Invention Title:

Multimodal Scene Graph for Generating Media Elements

Publication number:

US20250316000

Publication date:

2025-10-09

Section:

Physics

Class:

G06T11/60

Inventors:

Timothy JACOBY 🇺🇸 Atherton, CA, United States

Junian Ioffe 🇺🇸 Brooklyn, NY, United States

Michael Andrew HOWARD 🇬🇧 Reading, United Kingdom

Leon ZHAN 🇺🇸 Tysons, VA, United States

Gheorghe POSTELNICU 🇬🇧 London, United Kingdom

Ya WANG 🇺🇸 Champaign, IL, United States

Nikola OTASEVIC 🇬🇧 London, United Kingdom

Applicant:

META PLATFORMS TECHNOLOGIES, LLC 🇺🇸 Menlo Park, CA, United States

Smart overview of the Invention

The patent application describes a system for generating media elements using a multimodal scene graph. A scene manager processes visual information, such as videos or images, to create a multimodal scene graph composed of components and metadata. This graph can be used to generate various social media elements, including images, videos, and artificial reality scenes. For instance, a user's video can be transformed into a scene graph to produce images like memes or avatars, which can be shared and modified by other users on social platforms.

Technical Approach

The scene manager utilizes trained machine learning models to recognize objects in visual data, storing structural, animation, and location information as component data. Metadata such as background and audio are also captured. The system converts visual information into serialized data, enabling the generation of media elements from this data. The process allows for the creation of diverse media forms, such as animated images or stickers, by capturing specific moments or poses from a video.

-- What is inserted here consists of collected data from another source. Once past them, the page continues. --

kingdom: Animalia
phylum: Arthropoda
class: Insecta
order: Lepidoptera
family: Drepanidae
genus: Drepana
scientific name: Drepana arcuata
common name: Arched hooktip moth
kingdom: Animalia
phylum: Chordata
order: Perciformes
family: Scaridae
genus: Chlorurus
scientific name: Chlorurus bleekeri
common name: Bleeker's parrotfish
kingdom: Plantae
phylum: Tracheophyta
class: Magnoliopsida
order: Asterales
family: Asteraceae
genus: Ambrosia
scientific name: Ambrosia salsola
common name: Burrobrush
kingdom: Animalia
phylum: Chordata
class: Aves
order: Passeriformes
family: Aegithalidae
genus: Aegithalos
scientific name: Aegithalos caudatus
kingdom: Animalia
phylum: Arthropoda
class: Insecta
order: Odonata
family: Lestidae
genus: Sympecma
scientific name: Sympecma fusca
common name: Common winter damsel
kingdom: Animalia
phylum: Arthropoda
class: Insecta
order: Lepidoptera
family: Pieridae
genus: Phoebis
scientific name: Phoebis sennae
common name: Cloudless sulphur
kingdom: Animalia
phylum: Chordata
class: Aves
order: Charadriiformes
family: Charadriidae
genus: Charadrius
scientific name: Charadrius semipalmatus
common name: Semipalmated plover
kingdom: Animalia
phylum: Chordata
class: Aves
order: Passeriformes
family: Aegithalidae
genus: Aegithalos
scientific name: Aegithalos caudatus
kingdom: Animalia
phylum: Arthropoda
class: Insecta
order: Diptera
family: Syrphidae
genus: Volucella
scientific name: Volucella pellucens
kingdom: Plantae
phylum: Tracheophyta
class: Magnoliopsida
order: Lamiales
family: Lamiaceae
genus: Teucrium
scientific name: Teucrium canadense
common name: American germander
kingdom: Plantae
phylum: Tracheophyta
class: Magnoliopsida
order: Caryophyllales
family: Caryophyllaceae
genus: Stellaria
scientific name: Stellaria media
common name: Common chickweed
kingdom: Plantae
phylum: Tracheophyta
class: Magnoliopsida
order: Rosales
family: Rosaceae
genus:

Applications in Artificial Reality

The technology supports artificial reality environments by processing scenes that include avatars and virtual objects. Machine learning models analyze these scenes to store relevant data in the multimodal scene graph. Media elements can then be rendered from different perspectives within the artificial reality environment. This capability allows for dynamic presentation and interaction with content in virtual spaces, enhancing user engagement.

Social Interaction and Customization

Users can interact with and modify media elements generated from multimodal scene graphs on social platforms. They can create variations by altering avatars, backgrounds, captions, and more. The system allows users to edit existing media by integrating new component data from additional multimodal scene graphs. This flexibility fosters personalized content creation and sharing, enriching social interactions with customized media experiences.

Integration with Artificial Reality Systems

The disclosed technology integrates with various artificial reality systems, including virtual reality (VR), augmented reality (AR), and mixed reality (MR). These systems provide immersive experiences by combining generated content with real-world inputs. The technology is adaptable across platforms such as head-mounted displays (HMDs) and mobile devices, facilitating the creation and consumption of artificial reality content through diverse hardware configurations.